I just read a post by one of my favorite authors/bloggers – Jen Gresham of Everyday Bright and the Luminaries Club. “It’s obligation and fear that tells us we must do more … or else.”
At the core of Jen’s post is that if you find value in what you are doing, you are not wasting your time. And if you are doing something because others think you should, well you might want to rethink it.
I have been struggling since December 2014. First, because a stupid choice cost me a lot of money and that loss has snowballed. Second, I assumed that a second stream of income would solve all my problems. What I failed to consider, or rather considered, but ignored, is that I do not enjoy being my own boss. It is an anathema for me. Even the thought of working for myself makes me feel ill. All of the secondary streams of income that I have been pursuing all require me to be my own boss. An entrepreneur.

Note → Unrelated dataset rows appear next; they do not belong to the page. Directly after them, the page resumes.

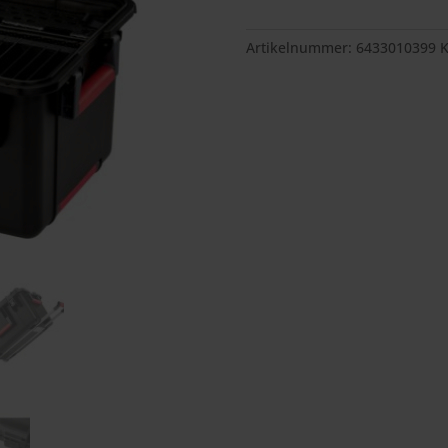
CargoCase
-
Artikelnummer:
6433010399
K
TwinCharge
Menge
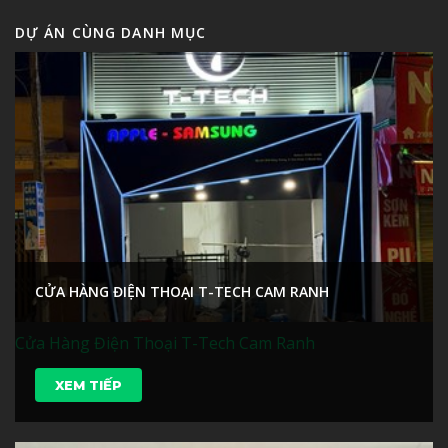
DỰ ÁN CÙNG DANH MỤC
CỬA HÀNG ĐIỆN THOẠI T-TECH CAM RANH
Cửa Hàng Điện Thoại T-Tech Cam Ranh
XEM TIẾP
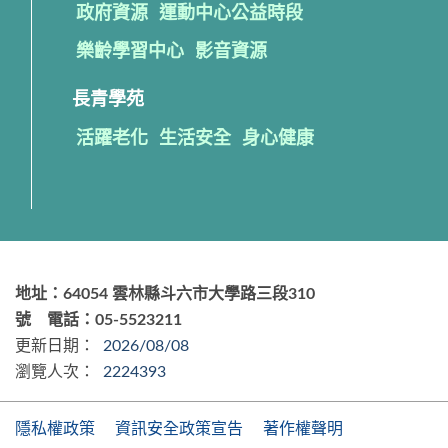
政府資源
運動中心公益時段
樂齡學習中心
影音資源
長青學苑
活躍老化
生活安全
身心健康
地址：64054 雲林縣斗六市大學路三段310
號 電話：05-5523211
更新日期：
2026/08/08
瀏覽人次：
2224393
隱私權政策
資訊安全政策宣告
著作權聲明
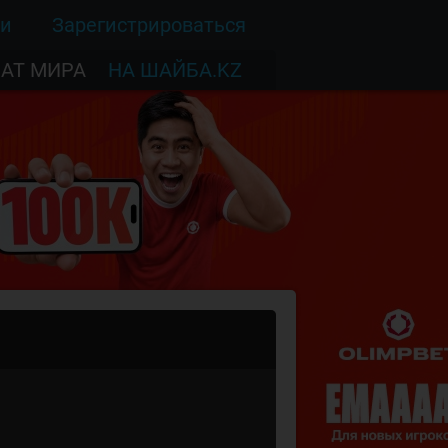
ти
Зарегистрироваться
АТ МИРА
НА ШАЙБА.KZ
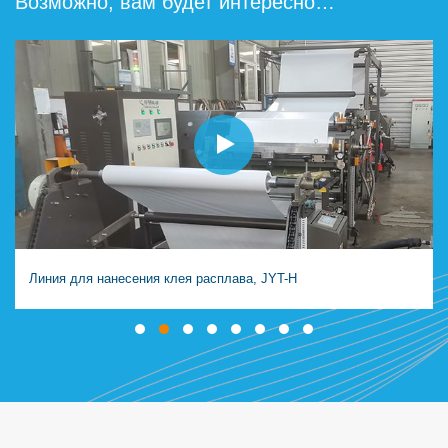
Возможно, вам будет интересно…
Линия для нанесения клея расплава, JYT-H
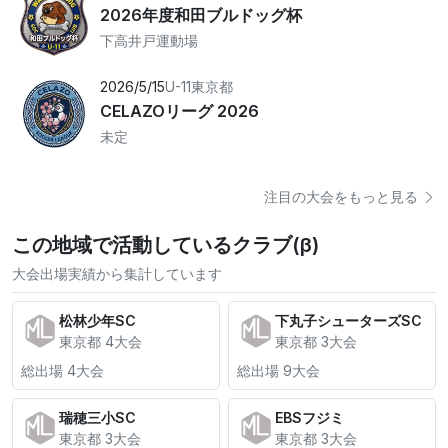
2026年度和田ブルドッグ杯
下高井戸運動場
2026/5/15
U-11
東京都
CELAZOリーグ 2026
未定
注目の大会をもっと見る
この地域で活動しているクラブ(β)
大会出場実績から集計しています
松林少年SC
下丸子シューターズSC
東京都 4大会
東京都 3大会
総出場 4大会
総出場 9大会
瑞穂三小SC
EBSフジミ
東京都 3大会
東京都 3大会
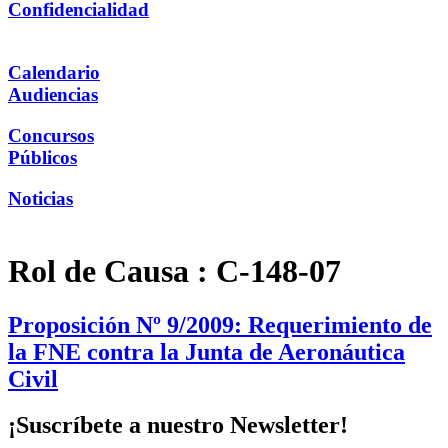
Confidencialidad
Calendario
Audiencias
Concursos
Públicos
Noticias
Rol de Causa :
C-148-07
Proposición Nº 9/2009: Requerimiento de
la FNE contra la Junta de Aeronáutica
Civil
¡Suscríbete a nuestro Newsletter!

As a result of my utter dislike of entrepreneurship, I have procrastinated for the last three months. I signed up for Wealthy Affiliate thinking I could “study” my way into an online business – nope has not worked – I’ve spent hard earned money that I have basically thrown away. Three months and zip to show for it, not even a finished course.
I also thought I could Freelance Write my way into a second income. I signed up for a course – again, mostly a waste of money. Although I may work through the course because I believe it has value and can add value to my writing and editing – I have come up with some cool ideas and heck I may do the necessary research, interviews, etc. and pitch the ideas to Huffington Post.
I love to learn new things – it is a true joy in my life. The idea that I have to put Graduate School on hold because I was so worried about making extra money that I procrastinated myself right out of being able to apply is deeply distressing and disappointing to me.
The one thing that I am doing that I believe has value and I am looking forward to pursuing is NEPA certification. The meaningfulness behind the certification is that it is not just classes for classes sake, but it will allow me to do more with my editing at a job I very much enjoy.
And as Jen put it “When you focus on what’s meaningful [to you], you bring less stress into the world. Less angst.”
I want less stress. As I’ve written this post, I’ve considered my options – I can cancel the Wealthy Affiliate course/website and free up those funds. I cannot cancel the writing class – so I may as well learn something from it, even if I never pitch a story or write for a magazine, there is value in the knowing how.
And I enjoy writing this blog – it is not to make money, but to simply be and share my knowledge with others. If something I’ve learned, perhaps the hard way, can provide value and meaning to someone else, then I will be a very happy person.